Funding of a skilled therapist can be considered where monitoring and adjustment may be required to a program delivered by carers. (Depending on your child’s age, goals and capacity they may pick some skills up quickly and you’ll need to go back to the therapist and learn some new strategies for the next steps)” (page 43, NDIS Price Guide, 2016).
You may be concerned that your child won’t listen to you or follow the therapy exercises if you are the one to deliver them. You may also have more than one child requiring therapy and you just can’t see how you can ensure they all get the help they need. If this is the case, you may want to consider requesting support through the NDIS in the form of a therapy assistant.

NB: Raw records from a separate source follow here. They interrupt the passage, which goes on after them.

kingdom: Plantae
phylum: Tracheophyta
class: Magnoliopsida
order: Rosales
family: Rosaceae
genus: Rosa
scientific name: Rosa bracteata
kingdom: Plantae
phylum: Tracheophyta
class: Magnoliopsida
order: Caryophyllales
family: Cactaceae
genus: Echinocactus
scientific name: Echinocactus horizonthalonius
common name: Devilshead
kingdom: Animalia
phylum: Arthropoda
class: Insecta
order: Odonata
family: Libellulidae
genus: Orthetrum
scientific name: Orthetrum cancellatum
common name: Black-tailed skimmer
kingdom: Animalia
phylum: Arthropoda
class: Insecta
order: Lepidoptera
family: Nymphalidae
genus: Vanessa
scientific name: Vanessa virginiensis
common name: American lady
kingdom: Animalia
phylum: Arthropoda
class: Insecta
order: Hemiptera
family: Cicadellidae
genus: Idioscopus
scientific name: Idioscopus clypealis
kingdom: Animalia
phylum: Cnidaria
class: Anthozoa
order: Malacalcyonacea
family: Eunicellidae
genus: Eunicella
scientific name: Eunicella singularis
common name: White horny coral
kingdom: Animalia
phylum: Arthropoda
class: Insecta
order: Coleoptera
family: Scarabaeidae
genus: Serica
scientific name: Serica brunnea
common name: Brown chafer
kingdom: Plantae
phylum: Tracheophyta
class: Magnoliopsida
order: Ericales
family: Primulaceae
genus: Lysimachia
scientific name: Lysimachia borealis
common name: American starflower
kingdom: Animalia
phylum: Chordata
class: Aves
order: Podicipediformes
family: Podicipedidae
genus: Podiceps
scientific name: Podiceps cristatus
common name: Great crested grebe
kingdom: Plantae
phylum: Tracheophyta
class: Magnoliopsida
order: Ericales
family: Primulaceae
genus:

A therapy assistant is generally a support person who is not fully qualified as a therapist (they may be a general care worker or a therapy student) who can be hired for the purposes of implementing the strategies developed by the allied health therapist. These assistants can come to your home, or even in some instances the child’s school, to practice the exercises set out by the therapist. In terms of the old “scheme sustainability” argument, a therapy assistant charges around $42 per hour, as opposed to the therapists $175, that’s about four hours of therapy practice for the price of one!
Because this information is all included in the Price Guide which, if you are using a registered therapist, they have signed up for, therapists should be using this model to support families.
However, your therapist may not be using this model for several reasons:
- maybe the complexity of your child’s situation and the frequency with which the strategies must be changed is as such that they really need to be under constant supervision by a therapist,
- it may be due to the financial incentive getting that $175 per hour in the pocket as opposed to teaching you their tricks and doing themselves out of a job,
- or it may just be that old habits die hard and that they are used to a model of support where therapists hold the power in building the capacity of individuals with disabilities rather than the family and community.
There are more efficient ways to make your NDIS capacity building funding last by taking this model into account and it’s more likely your child’s skills and capabilities will be transferrable across contexts.
The NDIS is new, it’s big and it’s complicated. It can be easy to get caught up or confused by red tape, legislation and all the different information that’s flying around. This article was designed to give some insight and some tips into how decisions and how you can support your child to get the right supports the first time around. I wish you all the best in navigating this system and hope the NDIS can support your child and your family to be happy, independent and have all your needs met.
You can find further information about the NDIS at www.ndis.gov.au.